Regarding the high percentage of missing values, although multiple imputation has been applied, it may happen that the distributions, after imputation, do not correctly reflect the real distributions in the population. Although in general, the imputed distributions will resemble those of the non-missing data, the model could not be validated for the population group without missing values.
On the other hand, it is common for a model derived in one population, even having a good discrimination, do not calibrate well in an external population. This was the case of the original Framingham tables, which overestimated the real risk in the Spanish population by more than 2.5 times15; after calibrating the equation, replacing the prevalence of risk factors and the incidence rates of coronary events for those of Spain,16 the equation was validated for the Spanish population.17 This is also the case with the tables of the European SCORE model; the Third European Task Force recommended adapting the model taking into account the level of risk and mortality rates in each country. In that case the calibration was carried out using the Spanish mortality rates and the risk factors of the MONICA-Catalonia cohort, assuming, among other aspects, that the prevalence of risk factors in that cohort could be extrapolated to all of Spain.18
Regarding strengths, the validation test is carried out in a representative sample of the population attended in primary care as it has been used in previous studies9 and with a high rate of long-term follow-up. The IberScore model was derived from a sample of more than 600,000 workers, and it was validated in a sample of more than 360,000 workers, other than those included in the referral cohort. Both cohorts had a 10-year follow-up, showing greater precision in the estimates compared to the SCORE model.19
To overcome the overestimation of the model, the easiest way to do it would be to recalibrate the IberScore model. If still the recalibration do not fully work, the model parameters will have to be re-estimated in a new population; that is, to derive a new model for primary care but using the same specifications of the IberScore model.
In conclusion, the IberScore model discriminates well in the population attended in primary care but the model overestimates the risk.

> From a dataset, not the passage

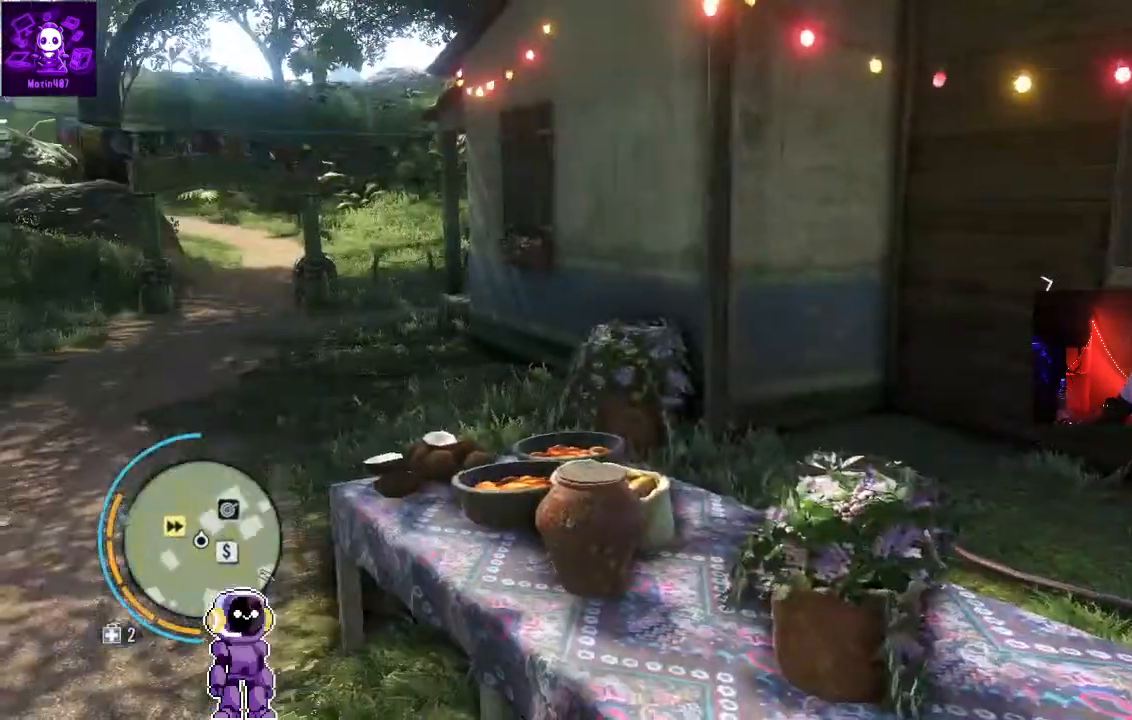
{"buttons": [], "left_stick": "up-left", "right_stick": "center", "events": [[167, "left_stick", "up-left"], [333, "right_stick", "center"]]}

FundingThe author(s) disclosed receipt of the following financial support for the research, authorship and/or publication of this article: this work was supported by Instituto de Salud Carlos III and Fondo Europeo de Desarrollo Regional-FEDER (grant number PI18/01809), in 2018.
Conflict of interestsThe author(s) declared no potential conflicts of interest with respect to the research, authorship and/or publication of this article.

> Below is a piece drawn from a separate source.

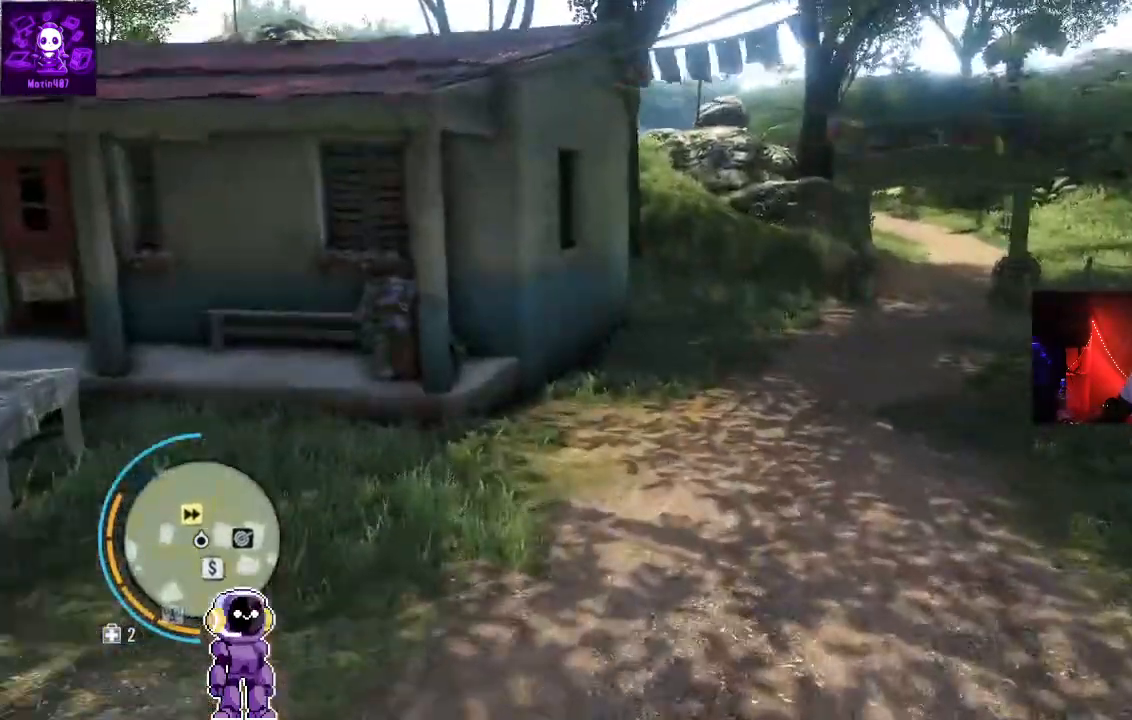
{"buttons": [], "left_stick": "center", "right_stick": "center"}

This study is part of a larger research project in cardiovascular risk, the ICARIA (Ibermutua Cardiovascular Risk Assessment) Project, which has been active since 2004. A broad team of general practitioners, specialists and nurses contributed to the collection of demographic and clinical data. The authors wish to thank all the members of the ICARIA Study Group.